:: Problem statement ::
Return the data given below exactly as it appears.

:: Dataset excerpt ::

◆ ◆ ◆ ◆ ◆

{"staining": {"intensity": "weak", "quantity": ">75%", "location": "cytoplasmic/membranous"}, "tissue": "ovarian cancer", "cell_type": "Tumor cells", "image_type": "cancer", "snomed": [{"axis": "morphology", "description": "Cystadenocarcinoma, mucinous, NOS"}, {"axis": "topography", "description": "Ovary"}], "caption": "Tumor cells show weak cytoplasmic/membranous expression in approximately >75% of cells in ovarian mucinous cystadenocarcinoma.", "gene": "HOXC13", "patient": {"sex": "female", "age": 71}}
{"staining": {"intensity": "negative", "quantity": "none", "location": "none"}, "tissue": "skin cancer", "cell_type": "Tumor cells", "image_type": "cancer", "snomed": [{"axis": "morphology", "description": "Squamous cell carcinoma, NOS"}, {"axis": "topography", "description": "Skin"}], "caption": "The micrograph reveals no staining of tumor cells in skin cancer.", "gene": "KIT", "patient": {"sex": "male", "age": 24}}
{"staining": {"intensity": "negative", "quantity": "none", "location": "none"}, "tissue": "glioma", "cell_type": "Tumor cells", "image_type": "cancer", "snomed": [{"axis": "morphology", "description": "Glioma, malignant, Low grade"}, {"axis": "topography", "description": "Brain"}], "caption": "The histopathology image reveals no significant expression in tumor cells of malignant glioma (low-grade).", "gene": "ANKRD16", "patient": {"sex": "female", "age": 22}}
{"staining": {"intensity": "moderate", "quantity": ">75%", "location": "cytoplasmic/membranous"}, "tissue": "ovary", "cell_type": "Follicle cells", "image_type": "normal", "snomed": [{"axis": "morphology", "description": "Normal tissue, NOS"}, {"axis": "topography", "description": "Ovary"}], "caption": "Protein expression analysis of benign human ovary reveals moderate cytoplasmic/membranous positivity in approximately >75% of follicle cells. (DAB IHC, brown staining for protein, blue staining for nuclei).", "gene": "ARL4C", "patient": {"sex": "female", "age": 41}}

◆ ◆ ◆ ◆ ◆

:: Response to this task ::
{"staining": {"intensity": "weak", "quantity": ">75%", "location": "cytoplasmic/membranous"}, "tissue": "ovarian cancer", "cell_type": "Tumor cells", "image_type": "cancer", "snomed": [{"axis": "morphology", "description": "Cystadenocarcinoma, mucinous, NOS"}, {"axis": "topography", "description": "Ovary"}], "caption": "Tumor cells show weak cytoplasmic/membranous expression in approximately >75% of cells in ovarian mucinous cystadenocarcinoma.", "gene": "HOXC13", "patient": {"sex": "female", "age": 71}}
{"staining": {"intensity": "negative", "quantity": "none", "location": "none"}, "tissue": "skin cancer", "cell_type": "Tumor cells", "image_type": "cancer", "snomed": [{"axis": "morphology", "description": "Squamous cell carcinoma, NOS"}, {"axis": "topography", "description": "Skin"}], "caption": "The micrograph reveals no staining of tumor cells in skin cancer.", "gene": "KIT", "patient": {"sex": "male", "age": 24}}
{"staining": {"intensity": "negative", "quantity": "none", "location": "none"}, "tissue": "glioma", "cell_type": "Tumor cells", "image_type": "cancer", "snomed": [{"axis": "morphology", "description": "Glioma, malignant, Low grade"}, {"axis": "topography", "description": "Brain"}], "caption": "The histopathology image reveals no significant expression in tumor cells of malignant glioma (low-grade).", "gene": "ANKRD16", "patient": {"sex": "female", "age": 22}}
{"staining": {"intensity": "moderate", "quantity": ">75%", "location": "cytoplasmic/membranous"}, "tissue": "ovary", "cell_type": "Follicle cells", "image_type": "normal", "snomed": [{"axis": "morphology", "description": "Normal tissue, NOS"}, {"axis": "topography", "description": "Ovary"}], "caption": "Protein expression analysis of benign human ovary reveals moderate cytoplasmic/membranous positivity in approximately >75% of follicle cells. (DAB IHC, brown staining for protein, blue staining for nuclei).", "gene": "ARL4C", "patient": {"sex": "female", "age": 41}}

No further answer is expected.